The Congress has acted wisely in providing funds for research within Veterans Administration Hospitals and there has been ample documentation of the value of this research in terms of pay-offs such as in the evaluation of the treatment of tuberculosis and the development of the cardiac pacemaker. More difficult to demonstrate, perhaps, are the indirect benefits. A research program brings with it a spirit of active enquiry which, in turn, is reflected in the quality of education and of patient services. An institution with active research attracts the best staff and those who are at the forefront of abilities and knowledge.

Perhaps the greatest economic and human impact will be from the discover. les of basic biomedical research but this is now under the greatest liability of damage in the emphasis placed upon directed research. One cannot question the motivation behind this change but many of us fear the results if it is not balanced by fundamental investigation. A fundamental breakthrough in molecular biology could unlock the mystery of cancer and lead to the saving of millions of lives and billions of dollars. The bed-rock of technological development is pure scientific research and we must not shift too far in diverting support to the former lest the latter crumble.

It is my belief that the Veterans Administration should continue to support research on a broad base extending from that of basic biomedical science to that of clinical trials and patient management. There must be an equal demand for quality and accountability at each level.

CONCLUSION I have directed my remarks to general principles which ultimately must be brought into practical terms of law, policy, finance, and rules. We have many problems facing the health care system in our country and none of us has a simple or cheap means for solution. The problems, however, are also opportunities and as the largest organized health care system in the world, the Veterans Administration is in a unique position to provide leadership. It must be responsive to need and it must have the resources to meet the needs perceived by our people and their leaders. I am sure that there will be many changes and that there will be much resistance to each. I believe deeply that measures which can strengthen the partnership with Academic Health Science Centers will be of mutual advantage and will serve the veteran and the public responsibly.

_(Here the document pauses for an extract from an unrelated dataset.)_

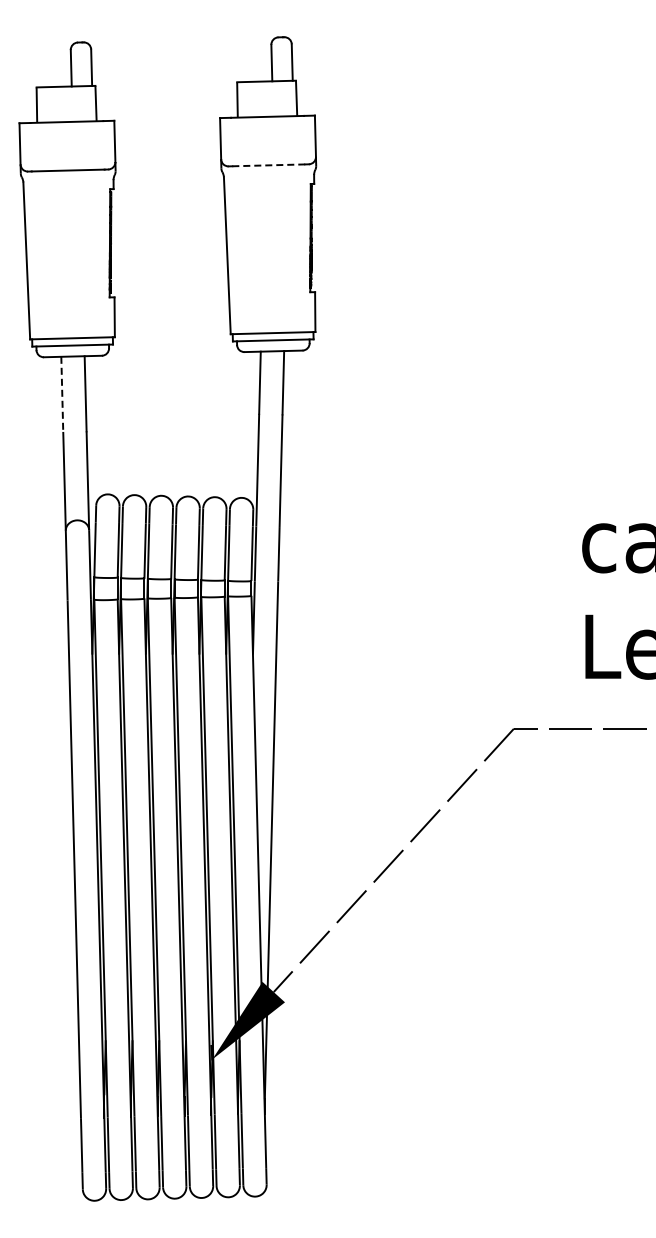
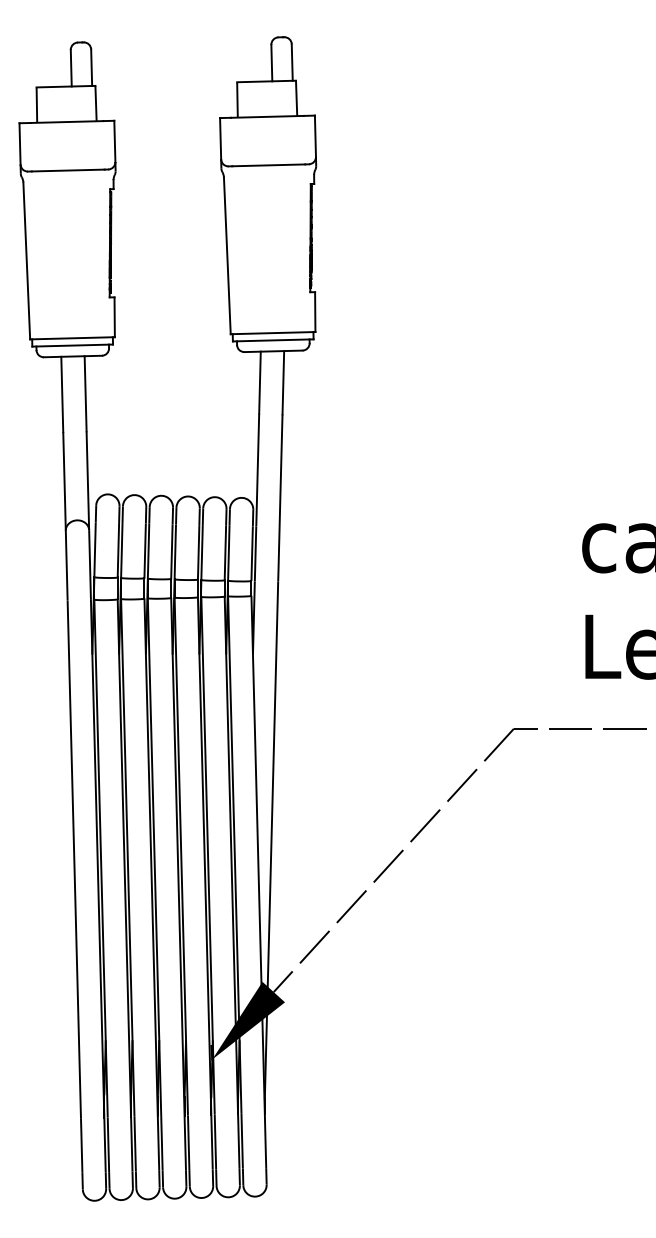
line at (269, 165): dashed -> solid
line at (62, 394): dashed -> solid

We do have the very real problems of conflicting perceptions of purpose and disparate systems of identification, regulation and control. Without our own microcosm in Syracuse these are much in evident with a medical center including hospitals with five different management systems and health professionals who are paid by strict salary, modified salary or the entrepreneurial fee-for-service basis. Fundamental to much of our future will be our ability to amalgamate these successfully with a lessening of the gross differences in rewards among them.

Senator CRANSTON. Our next witness is Dr. Clayton Rich, vice president for medical affairs and dean of the school of medicine, Stanford University.

Dr. Rich, I am particularly delighted to welcome you from California and appreciate your coming all the way back here.


MEDICINE, STANFORD UNIVERSITY, STANFORD, CALIF. Dr. Rich. I am very pleased to have the opportunity to address this subcommittee. I might say, as additional background for the remarks I will make, that I spent the 10 years between 1961 to 1971 as a full-time VA physician. I was the Chief of Staff for the last 2 of those years, at the VA hospital in Seattle, Wash.

I plan to comment principally on some relationships that are related to this professional experience, and to draw on it as dean of a medical school that is very closely affiliated with a VA hospital. I will comment on the relationship between physicians of the staffs of VA hospitals and the quality of the medical programs conducted in these hospitals. This is a relationship which is very dependent upon the budget and which is jeopardized by the 1974 President's budget for the Veterans Administration.